[[ RECORDED DATA open ]]

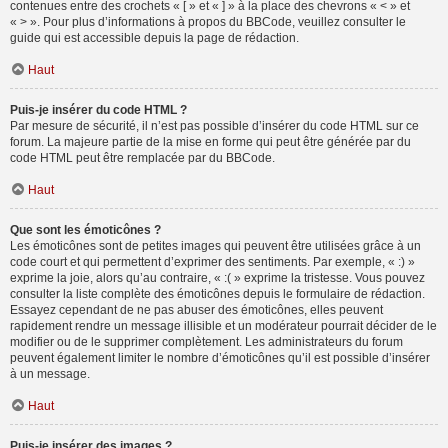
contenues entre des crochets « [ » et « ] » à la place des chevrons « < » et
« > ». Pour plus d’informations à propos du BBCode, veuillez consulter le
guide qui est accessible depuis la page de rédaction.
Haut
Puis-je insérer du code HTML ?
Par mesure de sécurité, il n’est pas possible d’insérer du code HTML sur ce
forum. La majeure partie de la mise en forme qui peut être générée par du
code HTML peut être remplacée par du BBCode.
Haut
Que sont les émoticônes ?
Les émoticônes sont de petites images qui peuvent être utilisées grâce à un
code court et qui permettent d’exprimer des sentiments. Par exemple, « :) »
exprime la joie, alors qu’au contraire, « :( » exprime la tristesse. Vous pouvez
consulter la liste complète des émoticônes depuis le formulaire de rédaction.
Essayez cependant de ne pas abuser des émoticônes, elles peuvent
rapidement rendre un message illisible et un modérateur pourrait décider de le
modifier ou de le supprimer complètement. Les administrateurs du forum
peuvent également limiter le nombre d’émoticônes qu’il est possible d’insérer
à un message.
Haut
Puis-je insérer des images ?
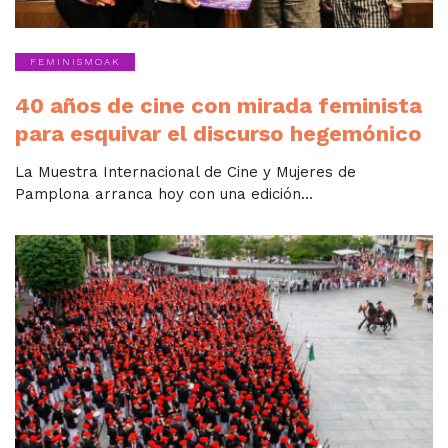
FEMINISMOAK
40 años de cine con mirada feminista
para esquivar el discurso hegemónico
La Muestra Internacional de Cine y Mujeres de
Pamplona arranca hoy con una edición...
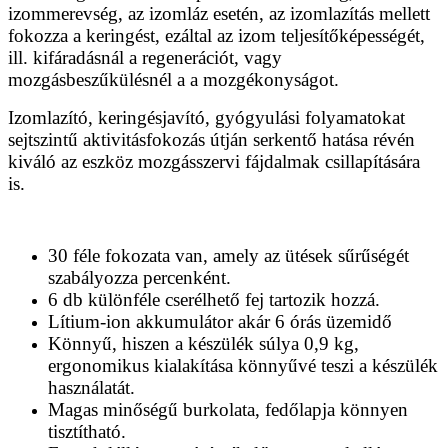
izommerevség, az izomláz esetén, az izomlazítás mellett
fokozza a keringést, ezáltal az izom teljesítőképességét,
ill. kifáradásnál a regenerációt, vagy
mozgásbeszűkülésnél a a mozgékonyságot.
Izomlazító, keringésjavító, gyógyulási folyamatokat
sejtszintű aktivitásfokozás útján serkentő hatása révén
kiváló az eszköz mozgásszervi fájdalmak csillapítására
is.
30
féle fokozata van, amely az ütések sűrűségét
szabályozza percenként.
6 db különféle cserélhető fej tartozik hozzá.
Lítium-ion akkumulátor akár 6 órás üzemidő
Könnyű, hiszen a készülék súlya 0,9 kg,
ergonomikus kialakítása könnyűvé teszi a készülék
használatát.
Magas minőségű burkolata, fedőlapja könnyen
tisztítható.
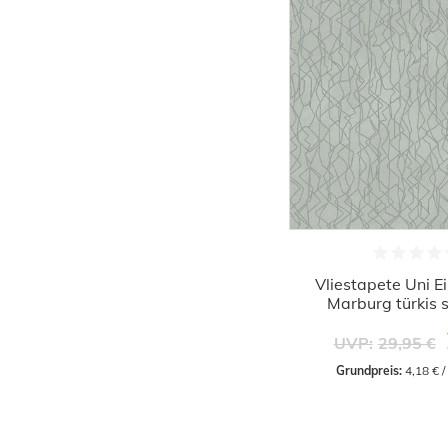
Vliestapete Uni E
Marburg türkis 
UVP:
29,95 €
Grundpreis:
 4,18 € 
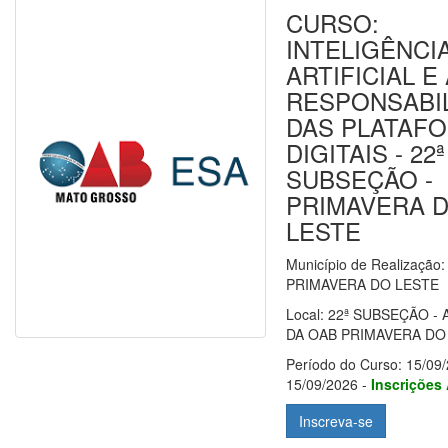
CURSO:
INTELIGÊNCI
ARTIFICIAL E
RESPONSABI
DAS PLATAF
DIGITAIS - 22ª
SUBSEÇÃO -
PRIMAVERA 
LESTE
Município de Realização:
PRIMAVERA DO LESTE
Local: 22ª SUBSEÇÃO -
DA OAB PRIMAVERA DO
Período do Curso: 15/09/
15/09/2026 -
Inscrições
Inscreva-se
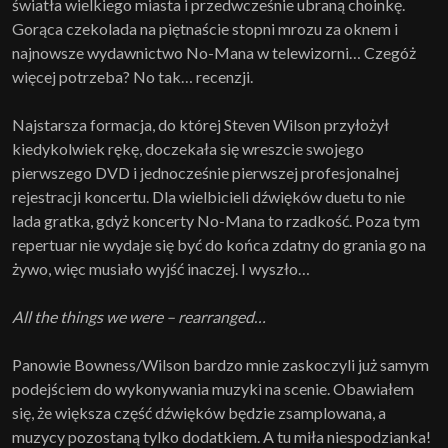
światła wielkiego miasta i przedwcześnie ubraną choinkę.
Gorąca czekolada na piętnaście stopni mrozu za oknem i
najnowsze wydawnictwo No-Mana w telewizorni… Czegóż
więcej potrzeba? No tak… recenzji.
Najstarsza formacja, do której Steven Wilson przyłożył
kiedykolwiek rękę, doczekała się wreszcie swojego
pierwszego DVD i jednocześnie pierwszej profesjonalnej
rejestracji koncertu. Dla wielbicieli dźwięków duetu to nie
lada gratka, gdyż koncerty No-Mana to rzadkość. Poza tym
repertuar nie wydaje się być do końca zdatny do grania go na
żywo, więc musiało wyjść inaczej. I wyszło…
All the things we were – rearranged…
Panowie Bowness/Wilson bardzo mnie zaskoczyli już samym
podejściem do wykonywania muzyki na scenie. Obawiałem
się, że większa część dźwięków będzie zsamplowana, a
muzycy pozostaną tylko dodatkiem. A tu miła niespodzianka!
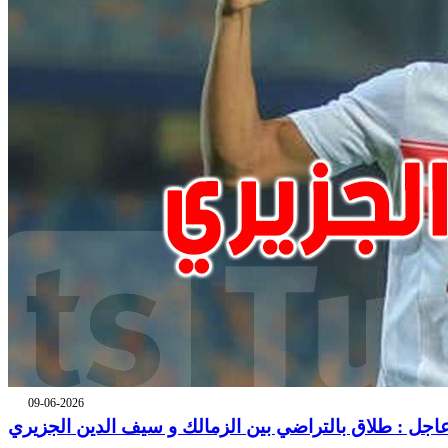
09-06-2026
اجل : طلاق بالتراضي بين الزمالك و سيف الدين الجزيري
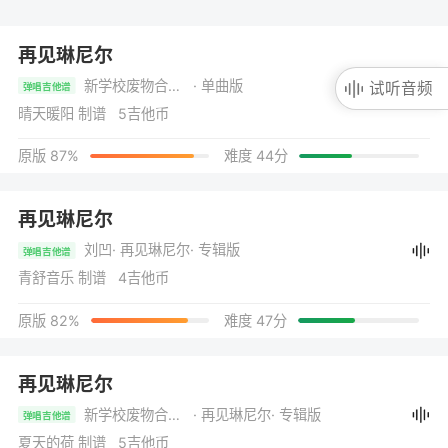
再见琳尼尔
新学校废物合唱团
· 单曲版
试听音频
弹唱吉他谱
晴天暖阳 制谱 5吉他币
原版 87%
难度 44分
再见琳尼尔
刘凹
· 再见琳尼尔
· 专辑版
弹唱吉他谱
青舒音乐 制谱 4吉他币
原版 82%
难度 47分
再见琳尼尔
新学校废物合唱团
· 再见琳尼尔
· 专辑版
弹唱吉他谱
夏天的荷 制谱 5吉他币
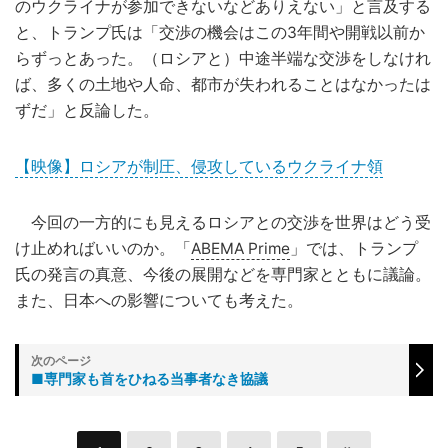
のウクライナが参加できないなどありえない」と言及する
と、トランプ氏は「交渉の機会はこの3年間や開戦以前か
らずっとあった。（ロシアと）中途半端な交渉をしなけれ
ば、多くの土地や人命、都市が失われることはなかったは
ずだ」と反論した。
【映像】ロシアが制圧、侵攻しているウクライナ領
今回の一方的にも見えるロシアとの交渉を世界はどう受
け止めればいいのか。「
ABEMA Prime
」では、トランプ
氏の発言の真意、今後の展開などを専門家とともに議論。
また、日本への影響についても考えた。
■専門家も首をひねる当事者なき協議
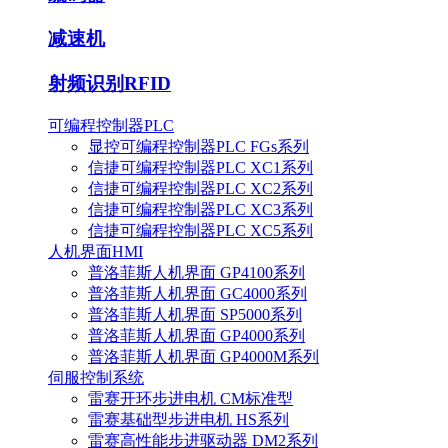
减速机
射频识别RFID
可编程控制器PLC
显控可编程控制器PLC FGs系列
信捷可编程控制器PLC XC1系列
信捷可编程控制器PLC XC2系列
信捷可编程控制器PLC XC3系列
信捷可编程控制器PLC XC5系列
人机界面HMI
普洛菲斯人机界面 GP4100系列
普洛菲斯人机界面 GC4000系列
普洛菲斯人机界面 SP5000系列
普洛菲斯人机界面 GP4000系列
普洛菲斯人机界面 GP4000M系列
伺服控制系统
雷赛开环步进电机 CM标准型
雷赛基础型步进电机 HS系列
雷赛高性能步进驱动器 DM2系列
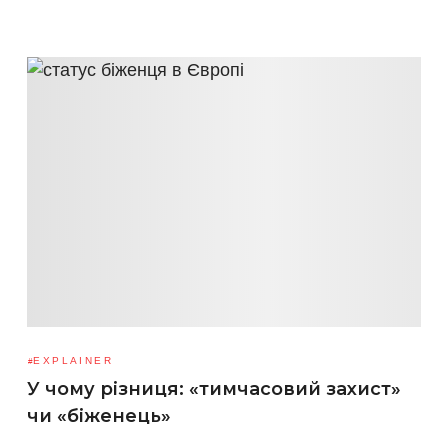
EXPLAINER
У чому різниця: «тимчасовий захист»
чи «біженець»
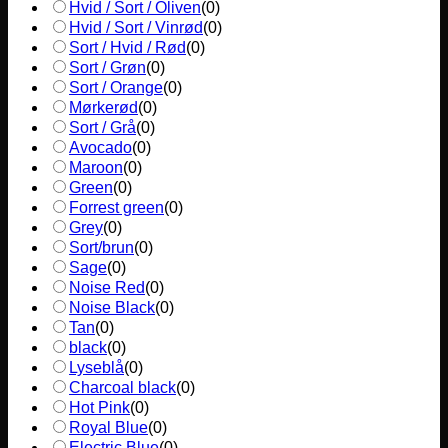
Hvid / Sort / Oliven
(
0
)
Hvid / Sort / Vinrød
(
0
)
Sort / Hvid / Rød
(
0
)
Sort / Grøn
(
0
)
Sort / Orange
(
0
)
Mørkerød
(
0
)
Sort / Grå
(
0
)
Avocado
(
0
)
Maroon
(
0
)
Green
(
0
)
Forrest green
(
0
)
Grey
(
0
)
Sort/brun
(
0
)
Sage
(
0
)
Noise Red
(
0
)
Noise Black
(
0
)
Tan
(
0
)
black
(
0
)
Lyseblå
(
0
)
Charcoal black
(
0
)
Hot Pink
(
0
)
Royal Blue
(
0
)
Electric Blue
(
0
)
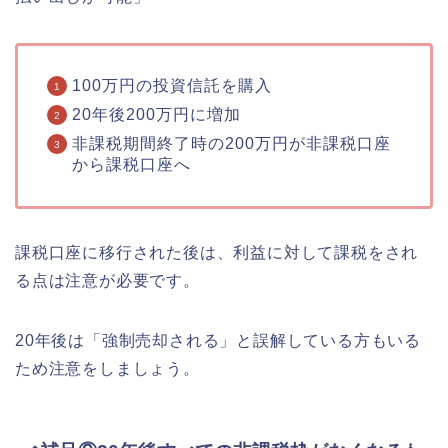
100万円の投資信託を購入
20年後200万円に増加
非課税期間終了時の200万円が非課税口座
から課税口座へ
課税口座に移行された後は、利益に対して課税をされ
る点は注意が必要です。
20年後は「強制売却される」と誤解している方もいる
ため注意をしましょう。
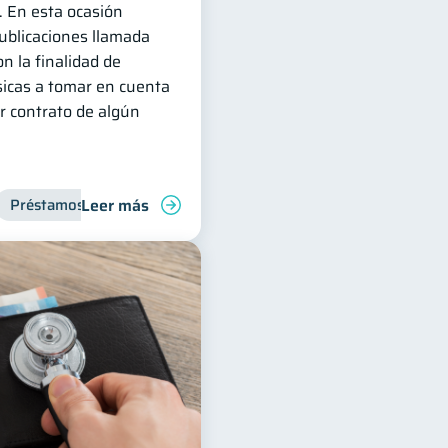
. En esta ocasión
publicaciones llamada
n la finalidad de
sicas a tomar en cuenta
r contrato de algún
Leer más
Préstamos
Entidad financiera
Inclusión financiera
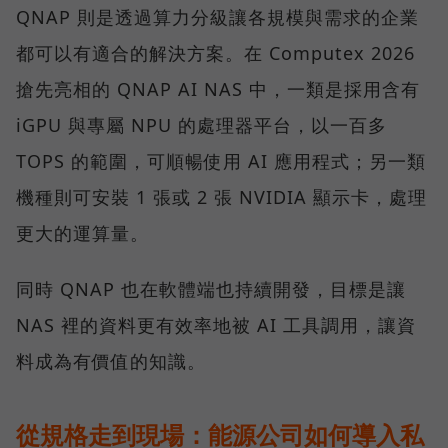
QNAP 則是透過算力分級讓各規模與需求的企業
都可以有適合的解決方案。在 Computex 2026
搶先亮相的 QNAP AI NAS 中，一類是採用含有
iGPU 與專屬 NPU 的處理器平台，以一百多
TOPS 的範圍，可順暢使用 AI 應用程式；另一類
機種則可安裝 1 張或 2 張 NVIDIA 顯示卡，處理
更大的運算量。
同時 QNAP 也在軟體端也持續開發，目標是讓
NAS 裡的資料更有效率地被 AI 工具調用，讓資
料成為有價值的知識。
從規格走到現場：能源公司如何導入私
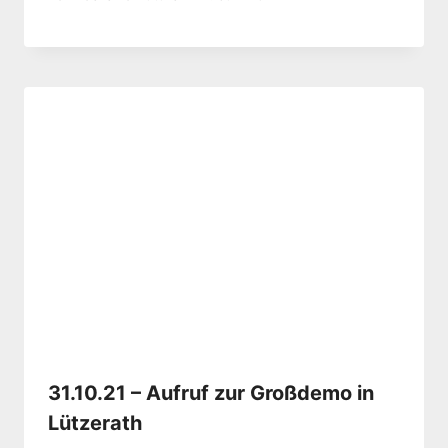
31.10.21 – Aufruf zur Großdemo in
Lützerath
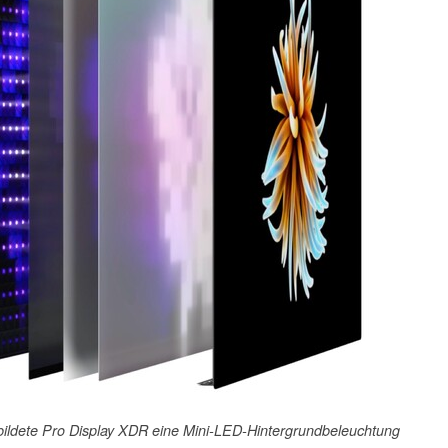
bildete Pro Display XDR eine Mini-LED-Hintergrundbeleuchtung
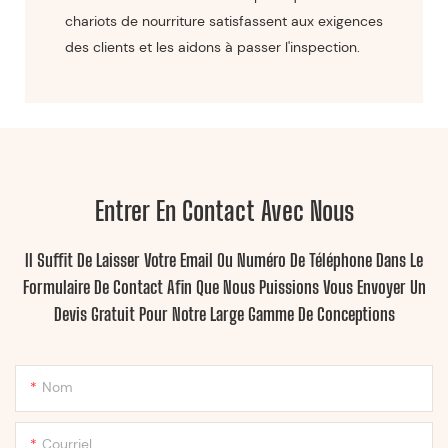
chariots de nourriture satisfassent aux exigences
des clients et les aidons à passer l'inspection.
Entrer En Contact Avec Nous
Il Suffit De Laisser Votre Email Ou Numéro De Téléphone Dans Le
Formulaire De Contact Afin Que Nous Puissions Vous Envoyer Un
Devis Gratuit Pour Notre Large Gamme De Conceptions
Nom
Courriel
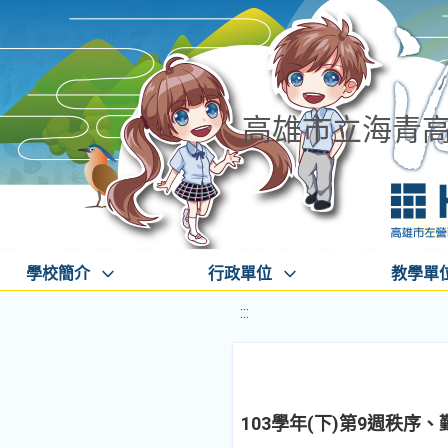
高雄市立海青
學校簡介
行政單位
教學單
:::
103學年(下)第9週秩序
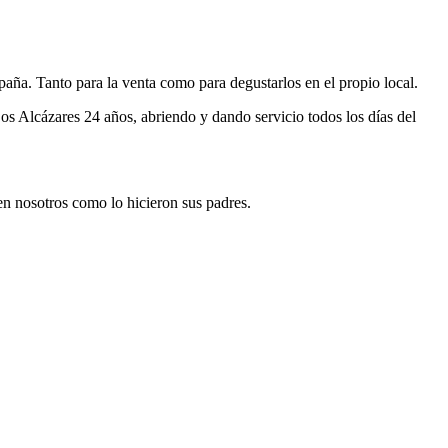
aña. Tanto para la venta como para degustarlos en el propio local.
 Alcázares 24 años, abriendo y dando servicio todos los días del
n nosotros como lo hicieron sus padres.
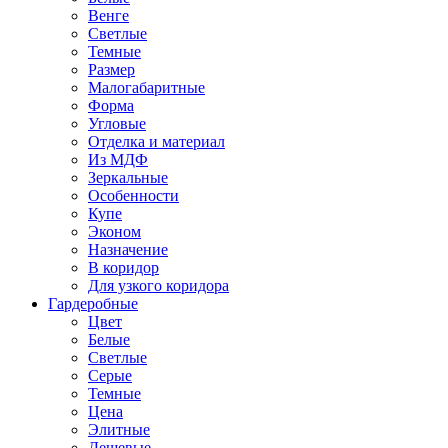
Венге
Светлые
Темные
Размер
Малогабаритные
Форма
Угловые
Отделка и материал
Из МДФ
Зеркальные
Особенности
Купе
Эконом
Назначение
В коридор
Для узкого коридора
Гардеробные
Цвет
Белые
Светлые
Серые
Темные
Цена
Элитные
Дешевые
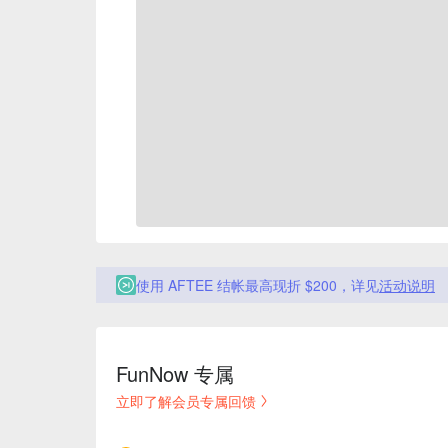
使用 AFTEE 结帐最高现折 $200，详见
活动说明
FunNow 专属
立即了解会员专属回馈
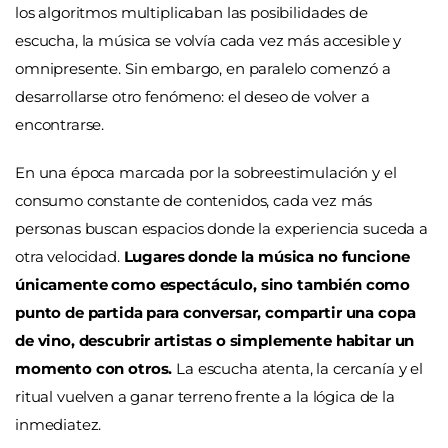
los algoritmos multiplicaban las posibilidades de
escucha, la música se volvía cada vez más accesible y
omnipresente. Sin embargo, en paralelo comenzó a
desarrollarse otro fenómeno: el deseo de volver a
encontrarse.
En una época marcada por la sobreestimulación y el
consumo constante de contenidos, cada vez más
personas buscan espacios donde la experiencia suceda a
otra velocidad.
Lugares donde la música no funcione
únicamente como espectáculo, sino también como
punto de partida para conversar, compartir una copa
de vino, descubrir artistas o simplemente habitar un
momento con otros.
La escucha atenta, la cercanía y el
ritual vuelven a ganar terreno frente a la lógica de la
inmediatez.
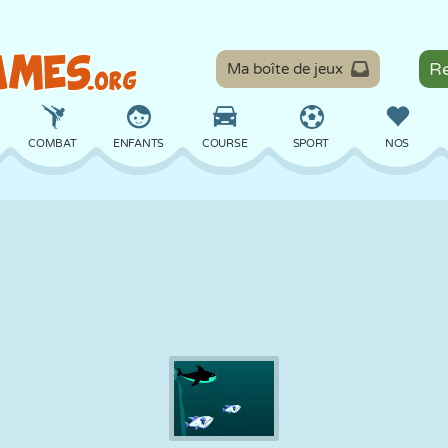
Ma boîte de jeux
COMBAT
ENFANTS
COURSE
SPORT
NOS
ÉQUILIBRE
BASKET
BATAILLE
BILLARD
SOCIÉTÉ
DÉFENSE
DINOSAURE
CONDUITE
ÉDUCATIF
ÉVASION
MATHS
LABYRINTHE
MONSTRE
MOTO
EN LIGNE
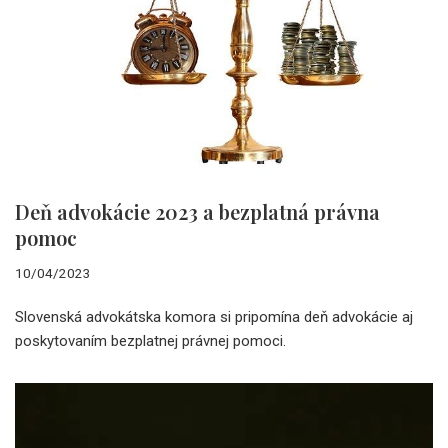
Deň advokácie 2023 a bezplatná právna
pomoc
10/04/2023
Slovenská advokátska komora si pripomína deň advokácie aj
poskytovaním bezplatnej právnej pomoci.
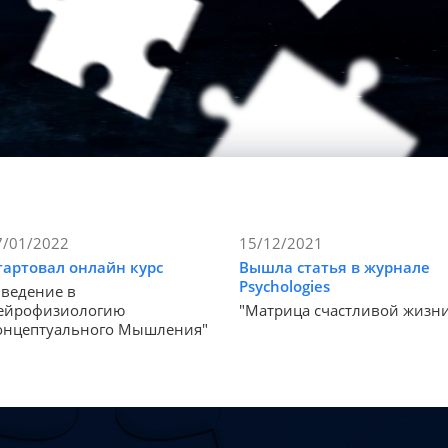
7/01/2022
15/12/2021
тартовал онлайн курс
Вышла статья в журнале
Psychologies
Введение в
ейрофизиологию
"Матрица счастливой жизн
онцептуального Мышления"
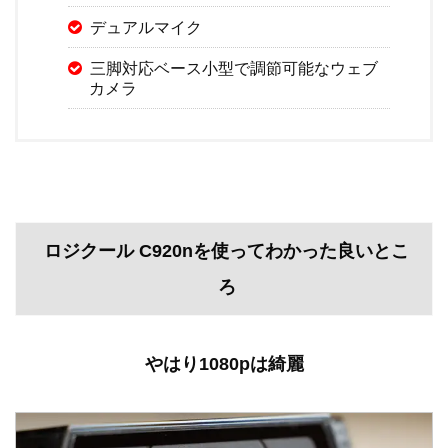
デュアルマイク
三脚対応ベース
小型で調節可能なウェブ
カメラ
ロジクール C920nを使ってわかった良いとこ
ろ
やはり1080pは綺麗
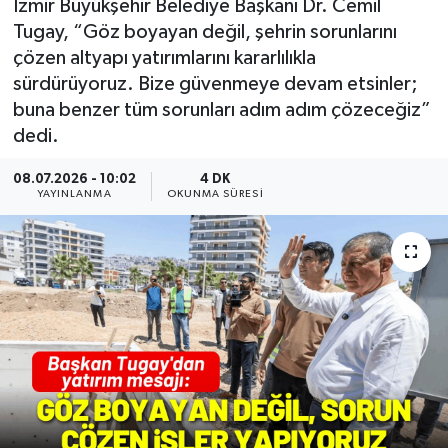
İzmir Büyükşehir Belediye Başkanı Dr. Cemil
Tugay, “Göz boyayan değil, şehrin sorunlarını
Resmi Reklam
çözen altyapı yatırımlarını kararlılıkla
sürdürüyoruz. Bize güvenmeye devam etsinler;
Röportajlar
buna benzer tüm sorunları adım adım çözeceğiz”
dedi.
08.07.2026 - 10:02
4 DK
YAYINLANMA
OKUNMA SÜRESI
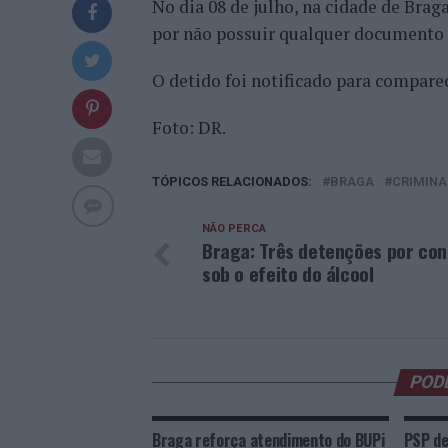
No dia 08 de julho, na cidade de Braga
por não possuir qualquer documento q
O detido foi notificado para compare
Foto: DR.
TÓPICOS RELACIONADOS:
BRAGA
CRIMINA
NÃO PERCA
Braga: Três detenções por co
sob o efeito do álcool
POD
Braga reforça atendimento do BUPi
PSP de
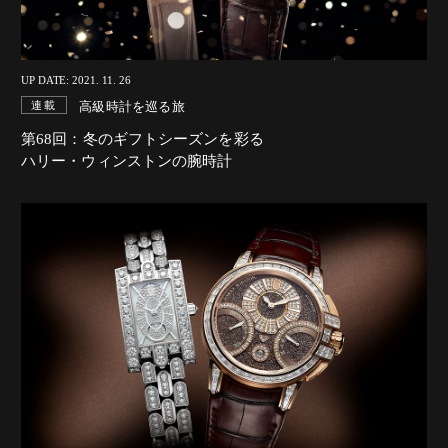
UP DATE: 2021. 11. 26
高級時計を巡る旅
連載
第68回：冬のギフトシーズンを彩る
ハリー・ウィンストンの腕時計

[[ RECORDED DATA closed ]]

▶ _EXERCISE BRIEF_
Go through the data above and print exactly the lines from its first line through the line holding "Par mesure de", both included, leaving pictures aside.

▶ _REPLY_
contenues entre des crochets « [ » et « ] » à la place des chevrons « < » et
« > ». Pour plus d’informations à propos du BBCode, veuillez consulter le
guide qui est accessible depuis la page de rédaction.
Haut
Puis-je insérer du code HTML ?
Par mesure de sécurité, il n’est pas possible d’insérer du code HTML sur ce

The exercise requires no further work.